>>>

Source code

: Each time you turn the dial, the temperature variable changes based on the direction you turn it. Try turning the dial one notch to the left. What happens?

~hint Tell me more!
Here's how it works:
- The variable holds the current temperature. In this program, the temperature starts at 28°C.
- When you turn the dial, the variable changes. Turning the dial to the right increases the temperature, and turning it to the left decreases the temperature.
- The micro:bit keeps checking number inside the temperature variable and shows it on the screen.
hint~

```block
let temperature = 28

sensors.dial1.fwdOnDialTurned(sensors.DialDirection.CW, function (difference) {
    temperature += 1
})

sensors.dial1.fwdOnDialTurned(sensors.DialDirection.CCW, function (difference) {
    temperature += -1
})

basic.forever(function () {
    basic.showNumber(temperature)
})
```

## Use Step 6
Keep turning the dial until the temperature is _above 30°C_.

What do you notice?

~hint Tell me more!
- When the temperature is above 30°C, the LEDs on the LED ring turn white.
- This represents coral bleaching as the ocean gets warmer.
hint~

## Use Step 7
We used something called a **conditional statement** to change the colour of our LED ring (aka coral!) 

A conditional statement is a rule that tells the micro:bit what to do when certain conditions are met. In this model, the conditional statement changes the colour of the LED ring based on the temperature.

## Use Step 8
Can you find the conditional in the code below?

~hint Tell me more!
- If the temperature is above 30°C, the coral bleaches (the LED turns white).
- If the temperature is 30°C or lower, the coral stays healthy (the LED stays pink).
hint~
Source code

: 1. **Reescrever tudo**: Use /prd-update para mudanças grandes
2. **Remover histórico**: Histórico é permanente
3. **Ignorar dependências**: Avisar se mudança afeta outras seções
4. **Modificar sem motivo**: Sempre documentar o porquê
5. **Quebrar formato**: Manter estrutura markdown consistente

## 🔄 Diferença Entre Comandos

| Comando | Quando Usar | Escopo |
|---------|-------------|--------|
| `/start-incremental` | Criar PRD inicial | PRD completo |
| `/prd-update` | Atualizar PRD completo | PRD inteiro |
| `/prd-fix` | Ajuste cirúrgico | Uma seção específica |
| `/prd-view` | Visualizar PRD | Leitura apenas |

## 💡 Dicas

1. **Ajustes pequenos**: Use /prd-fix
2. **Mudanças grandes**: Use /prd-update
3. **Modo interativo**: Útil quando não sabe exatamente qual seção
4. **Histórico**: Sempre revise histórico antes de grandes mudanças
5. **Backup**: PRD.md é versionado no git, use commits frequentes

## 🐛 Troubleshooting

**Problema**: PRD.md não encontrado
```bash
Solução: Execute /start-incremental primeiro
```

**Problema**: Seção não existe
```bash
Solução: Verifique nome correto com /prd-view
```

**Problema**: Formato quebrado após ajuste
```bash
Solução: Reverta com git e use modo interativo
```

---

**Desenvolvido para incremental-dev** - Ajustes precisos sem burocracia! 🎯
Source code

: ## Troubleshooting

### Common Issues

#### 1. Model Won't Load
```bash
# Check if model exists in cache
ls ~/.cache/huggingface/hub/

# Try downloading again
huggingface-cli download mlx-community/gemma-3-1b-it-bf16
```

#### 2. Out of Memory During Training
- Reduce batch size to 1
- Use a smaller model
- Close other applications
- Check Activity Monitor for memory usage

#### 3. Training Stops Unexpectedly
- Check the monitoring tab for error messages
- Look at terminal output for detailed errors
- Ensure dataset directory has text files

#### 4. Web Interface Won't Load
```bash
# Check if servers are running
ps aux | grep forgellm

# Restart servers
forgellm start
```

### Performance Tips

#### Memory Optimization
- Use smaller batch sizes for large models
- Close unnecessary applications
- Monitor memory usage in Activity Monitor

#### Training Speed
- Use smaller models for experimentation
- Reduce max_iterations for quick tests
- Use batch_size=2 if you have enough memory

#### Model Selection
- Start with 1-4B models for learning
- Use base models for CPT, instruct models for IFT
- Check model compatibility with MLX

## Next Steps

<<<

§ WHAT TO WORK ON:
Copy out each line of the material above that holds the word "Solução".

§ EXERCISE OUTPUT:
Solução: Execute /start-incremental primeiro
Solução: Verifique nome correto com /prd-view
Solução: Reverta com git e use modo interativo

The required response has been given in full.